The Art of Short-Hand Writing, Compiled from the Latest European Publications, With Sundry Improvements, Adapted to the Present State of Literature in the United States.
Philadelphia, 1830.
– There are numerous historical examples of complete symbolic writing systems, shortened wordforms, the use of ligatures, and other methods for saving time when capturing the spoken word on paper, or for saving space on the written page. Likewise, language code systems have long been employed by states and individuals for every use from diplomatic communications to diary entries. Modern shorthand (tachygraphy, or occasionally called brachygraphy) dates to several early seventeenth century English texts, with numerous systems and variants continuing into the present, and stenography is the act of writing shorthand. This system by Gould is an early nineteenth century system modified for and marketed (like The Complete American Letter-Writer in Case 2) to American audiences.


 

    

 

“Library Hand”
Melvil Dewey, 1851-1931.
Simplified Library School Rules.
Boston: The Library Bureau, 1904.
– Dewey, besides authoring the library classification system that bears his name, was the most influential library science theorist, publisher, and educator of the late nineteenth and early twentieth centuries.
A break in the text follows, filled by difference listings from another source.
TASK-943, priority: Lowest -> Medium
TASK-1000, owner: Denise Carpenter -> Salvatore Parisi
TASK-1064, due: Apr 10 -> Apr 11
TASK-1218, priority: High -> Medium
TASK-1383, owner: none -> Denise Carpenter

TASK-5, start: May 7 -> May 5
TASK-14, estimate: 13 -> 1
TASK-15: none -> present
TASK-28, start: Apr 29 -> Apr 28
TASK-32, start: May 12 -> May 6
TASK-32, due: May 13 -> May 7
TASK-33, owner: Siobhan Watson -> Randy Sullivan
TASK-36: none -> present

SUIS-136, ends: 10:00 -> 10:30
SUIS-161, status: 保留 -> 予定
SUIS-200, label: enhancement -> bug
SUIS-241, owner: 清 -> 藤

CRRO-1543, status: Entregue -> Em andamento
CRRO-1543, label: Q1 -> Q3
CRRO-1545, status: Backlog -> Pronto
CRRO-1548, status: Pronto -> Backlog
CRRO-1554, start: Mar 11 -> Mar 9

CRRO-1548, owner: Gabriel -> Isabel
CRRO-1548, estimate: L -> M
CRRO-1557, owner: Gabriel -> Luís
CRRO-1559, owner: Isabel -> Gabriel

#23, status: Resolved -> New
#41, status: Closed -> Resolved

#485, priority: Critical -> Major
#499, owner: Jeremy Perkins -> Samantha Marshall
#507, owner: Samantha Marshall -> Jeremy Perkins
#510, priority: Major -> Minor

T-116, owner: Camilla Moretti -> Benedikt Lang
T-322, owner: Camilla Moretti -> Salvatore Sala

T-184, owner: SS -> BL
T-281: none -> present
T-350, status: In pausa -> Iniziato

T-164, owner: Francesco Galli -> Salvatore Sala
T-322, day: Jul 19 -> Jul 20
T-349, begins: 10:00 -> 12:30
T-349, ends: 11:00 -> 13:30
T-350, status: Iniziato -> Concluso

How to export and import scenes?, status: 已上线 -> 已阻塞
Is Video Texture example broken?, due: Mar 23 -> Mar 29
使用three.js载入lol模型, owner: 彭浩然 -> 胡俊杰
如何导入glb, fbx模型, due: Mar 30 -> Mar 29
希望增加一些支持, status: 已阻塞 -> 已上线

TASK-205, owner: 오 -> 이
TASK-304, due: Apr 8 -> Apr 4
He founded The Library Bureau as a library supply company in 1876. Through its publishing arm, he supplied the textbooks that trained several generations of American librarians and influenced nearly every aspect of their work, down to the specialized “library hand” developed for writing legibly on catalog cards. Dewey was also involved in spelling reform efforts (hence the use on these pages of the words “disjoind” and “alfabets”) and in later life would spell his surname “Dui.”


 

Charles Paxton Zaner.
Blackboard Writing.
Columbus: O. Zaner & Bloser Co., 1911.
– For teachers in the nineteenth and twentieth centuries, writing on the blackboard was the most efficient way to communicate quickly to an entire class. Attendant handbooks for teachers on the theory and practice of writing vertically on the blackboard were published and are numerous enough to constitute their own subgenre. This example uses photographs of writing posititions and examples of text on the blackboard to especially good effect.

  

Sample Letters For All Occasions
Sarah Annie Frost.
Frost's Original Letter-Writer.
New York: Dick & Fitzgerald, 1867.

Joel Myerson Collection of Nineteenth-Century American Literature.
– Guides for properly composing letters for all occasions had often been included in conduct manuals, or courtesy books, intended for young ladies and gentlemen. By the nineteenth century, as some forms of universal education became more common, cheap handbooks for letterwriting proliferated for the middle class audiences, like this guide that includes "three hundred letters and notes," "together with appropriate answers to each."

  

The Polite Letter Writer, Or How To Correspond On All Subjects, In A Refined and Elegant Style.
New York: H. J. Ivers & Co., 1882.

Joel Myerson Collection of Nineteenth-Century American Literature.
- This short (48 page), cheap paperback letter writing guide for business and personal use also includes chapters on conduct, wedding etiquette, and quotations to use in speeches and toasts. Note the aspiratory language in the title.